Create a new thread by clicking Ask Question at the top and provide a link to the vbmeta.img

[liOnux.fr]

Thanks a lot for this tuto !
But there are some differences in the names of 3 partitions between Hovatek keys and the command line used to sign a custom vbmeta image :
Real names are l_gdsp , l_ldsp , l_modem and not gdsp , ldsp , lmodem.
If people use the tutorials as they are, then the flashing is blocked on "writing...". Some forum members have had this problem.

[X3non]

Thanks a lot for this tuto !
But there are errors in the names of 3 partitions :
Real names are l_gdsp , l_ldsp , l_modem and not gdsp , ldsp , lmodem.
If we use the Hovatek keys, then the flashing is blocked on "writing...". Some forum members have had this problem.

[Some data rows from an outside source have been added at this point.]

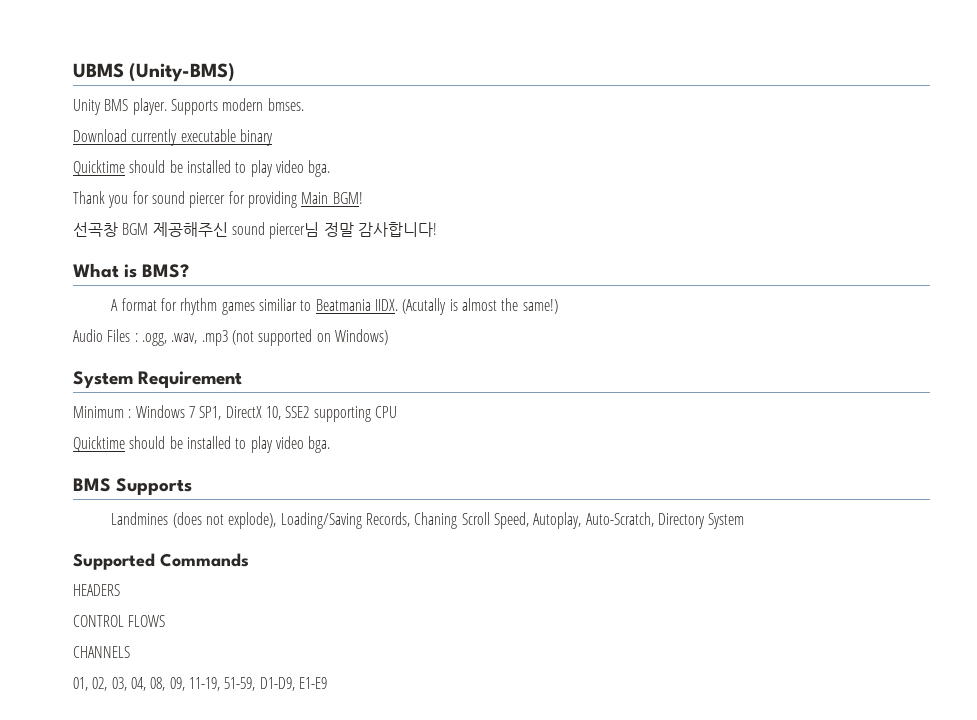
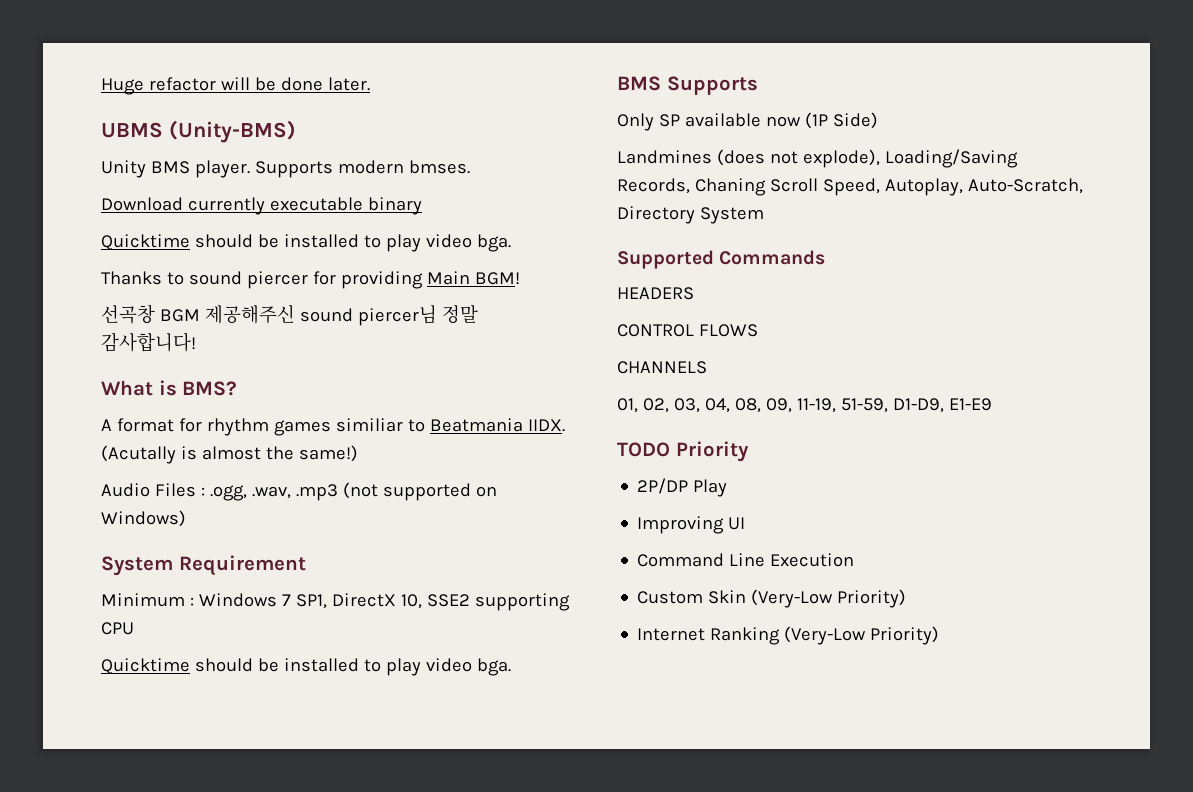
(73, 70) none -> [101,77,370,95] Huge refactor will be done later. //
[73,191,149,208] Thank you for -> [101,271,184,285] Thanks to
(193, 486) none -> [617,112,878,131] // Only SP available now (1P Side)
(327, 683) none -> [617,441,749,462] [637,478,728,497] [637,516,746,534] [637,553,855,567] [637,589,907,608] [637,626,940,645] // TODO Priority // 2P/DP Play // Improving UI // Command Line Execution // Custom Skin (Very-Low Priority) // Internet Ranking (Very-Low Priority)

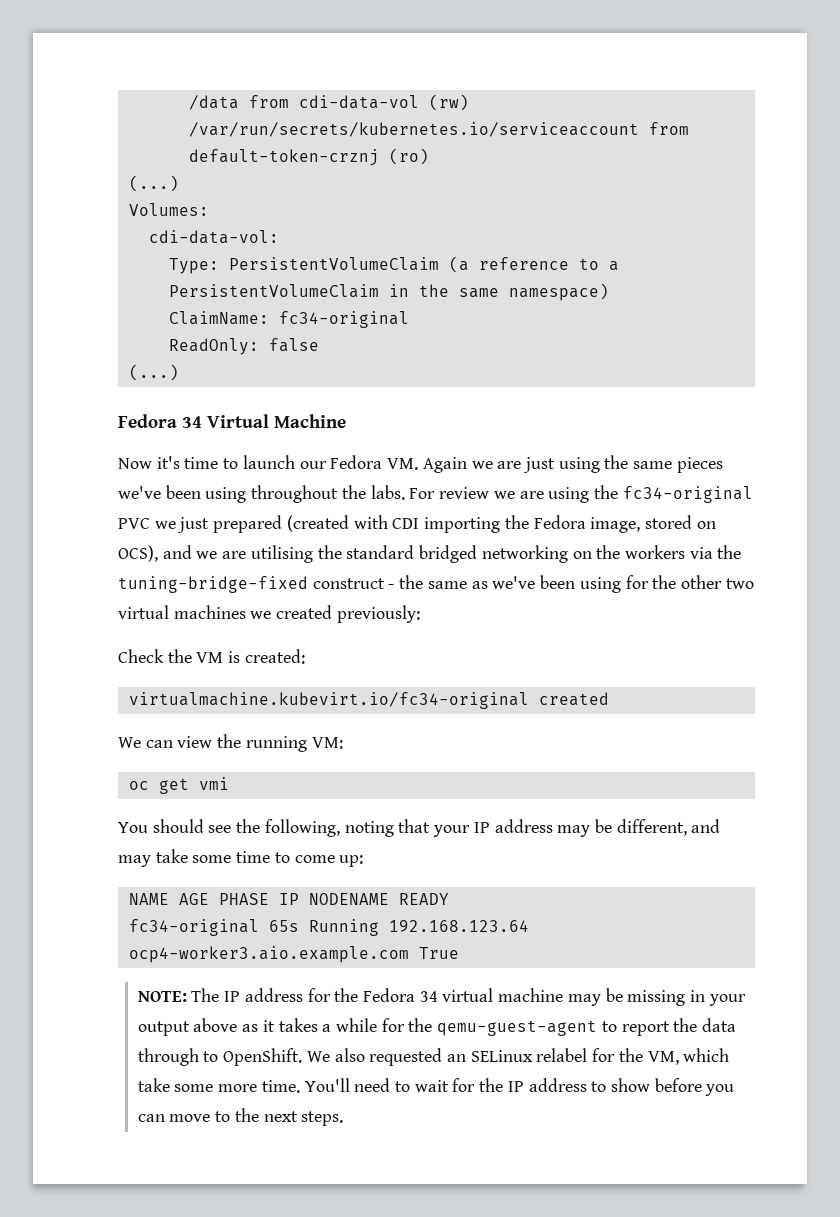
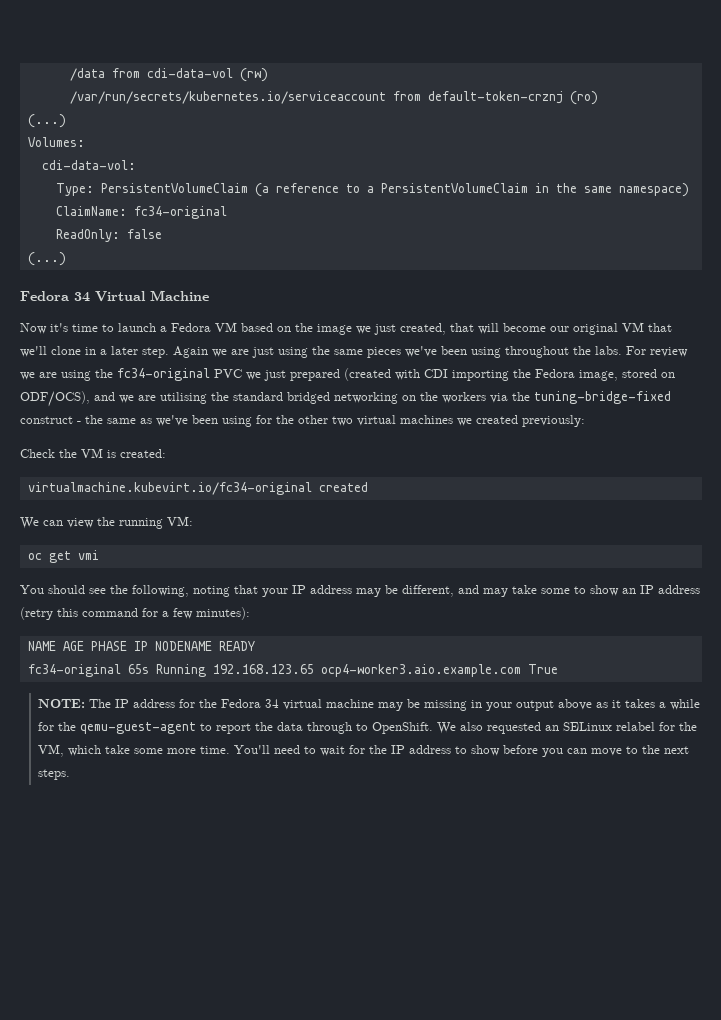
[299,455,419,470] our Fedora VM. -> [160,322,672,335] [20,346,169,358] a Fedora VM based on the image we just created, that will become our original VM that we'll clone in a later step.
[118,545,158,562] OCS), -> [20,391,90,407] ODF/OCS),
[236,851,364,867] time to come up: -> [574,585,700,596] [20,607,250,620] to show an IP address (retry this command for a few minutes):
[388,920,529,932] 192.168.123.64 -> [212,664,314,674] 192.168.123.65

the file names must not be the exact partition name, anything will work so long as you can tell that file A should be for partition A

[liOnux.fr]

Thanks a lot for this tuto !
But there are errors in the names of 3 partitions :
Real names are l_gdsp , l_ldsp , l_modem and not gdsp , ldsp , lmodem.
If we use the Hovatek keys, then the flashing is blocked on "writing...". Some forum members have had this problem.

the file names must not be the exact partition name, anything will work so long as you can tell that file A should be for partition A

Exactely, that's why people have to change the names of partitions in the command given here : @ [ Login / Register to download free]
Thank you again for all your work :-)

[LoPaTkA_Boli]

25. Open the other keys you saved and confirm that they all have the same final offset value (in my case it's 408). If yes then you're all good

What to do if the offset value may be other an couple files? I need to delete 00 (empty) value from the top? If i did that than offset value will be 408 (in my case too).

Update:
my mistake. I copyed key with name of partition. Change it.